# two SIEG millers combined



## oxotnik (Oct 31, 2015)

SIEG SU1 knee mill comes with a milling head that lacks a quill.  To do horizontal milling requires dissasembly of the vertical head, taking it out and plugging it into the horizontal mounting position; quite a hassle. 

The SIEG X1 comes with a nice milling head, albeit at a smaller Morse-2 taper. 

Take the milling head of the X1 and put it on the SU1; now we have a nice little knee mill with a permanent horizontal / milling milling heads.


The finished machine:


























Before the conversion:

the SU1:











A pair of X1.  One of them was used for this conversion; the other kept complete as original.











Some progress photos:















































Looking ahead, this machine will receive a CNC upgrade... 

Thanks for looking.


----------



## velocette (Nov 1, 2015)

Hi
At last a truly universal milling machine for the home workshop.
An excellent job very well done and no doubt will be copied many times.
 Thanks for sharing

Eric


----------



## canadianhorsepower (Nov 1, 2015)

Nice modification Thm:Thm:

but why not going with a U1 that has the same specs
but factory made ??

here is the link

http://www.siegind.com/products_detail/&productId=162.html


----------



## oxotnik (Nov 5, 2015)

it is indeed a factory made SU1 (same as U1, except for the brushless motor). ..  

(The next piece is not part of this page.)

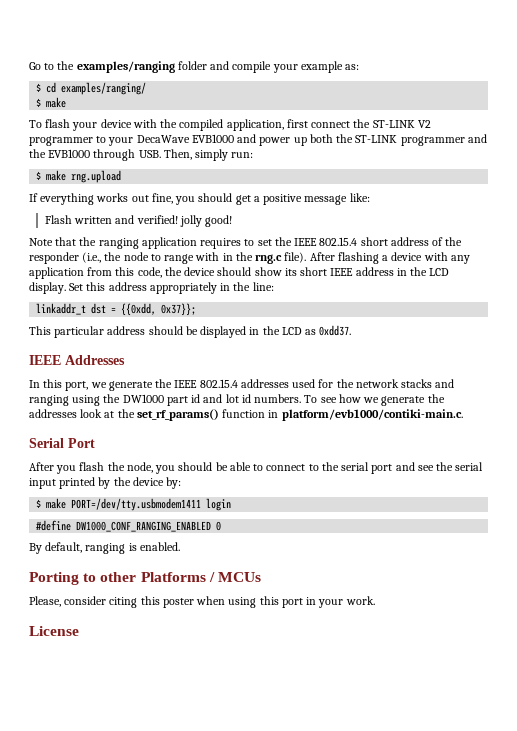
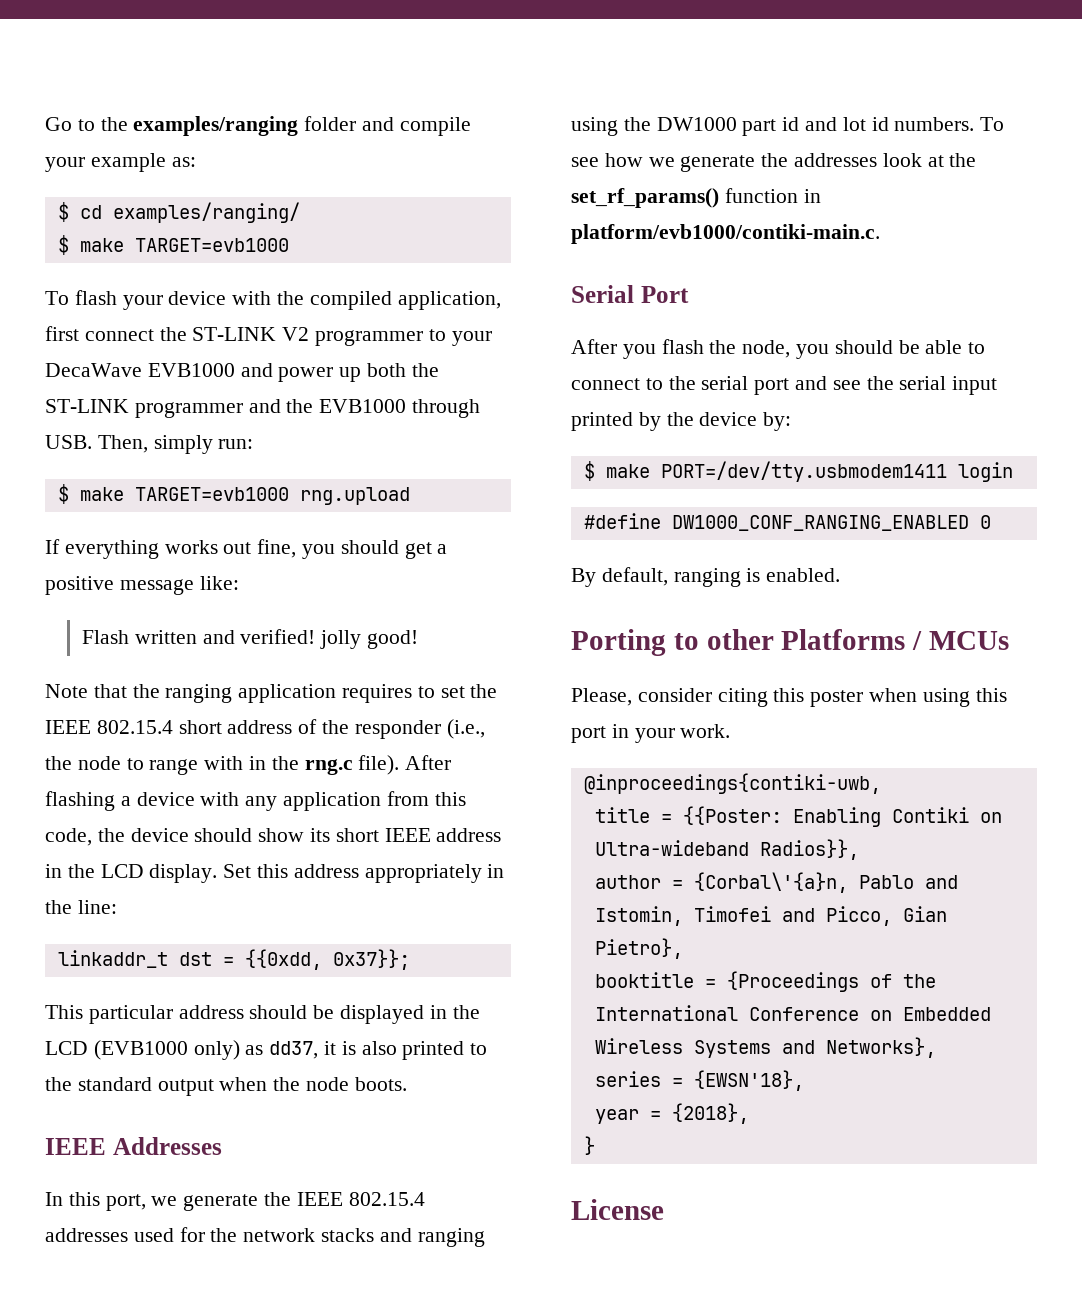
(67, 102) none -> [134,238,289,252] TARGET=evb1000
(67, 175) none -> [134,487,289,501] TARGET=evb1000
[305,325,352,336] as 0xdd37. -> [93,1040,488,1060] [45,1077,407,1096] (EVB1000 only) as dd37, it is also printed to the standard output when the node boots.
(375, 600) none -> [583,773,881,794] [594,806,1002,827] [594,839,859,860] [594,872,958,893] [594,906,947,926] [594,938,683,959] [594,971,936,992] [594,1005,991,1021] [594,1037,936,1058] [594,1070,804,1091] [594,1103,749,1124] [583,1136,595,1155] // @inproceedings{contiki-uwb, // title = {{Poster: Enabling Contiki on Ultra-wideband Radios}}, // author = {Corbal\'{a}n, Pablo and Istomin, Timofei and Picco, Gian Pietro}, // booktitle = {Proceedings of the International Conference on Embedded Wireless Systems and Networks}, // series = {EWSN'18}, // year = {2018}, // }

The factory stock SU1 comes with just one milling spindle, two mounting positions (vertical and horizontal).  So switching between horizontal and vertical milling operation requires moving the spindle.  Also the milling spindle doesn't have a quill; thus drilling requires raising the knee. 

My mod addresses these two short comings of the SU1, which is otherwise a fantastic little mill IMHO.





canadianhorsepower said:


> Nice modification Thm:Thm:
> 
> but why not going with a U1 that has the same specs
> but factory made ??
> ...


----------



## 10K Pete (Nov 5, 2015)

You've built what I think is the perfect HSM milling machine. You can
send one, pre-paid of course , to Nordland, WA. and it will be well
used!!

Great work!!

Pete


----------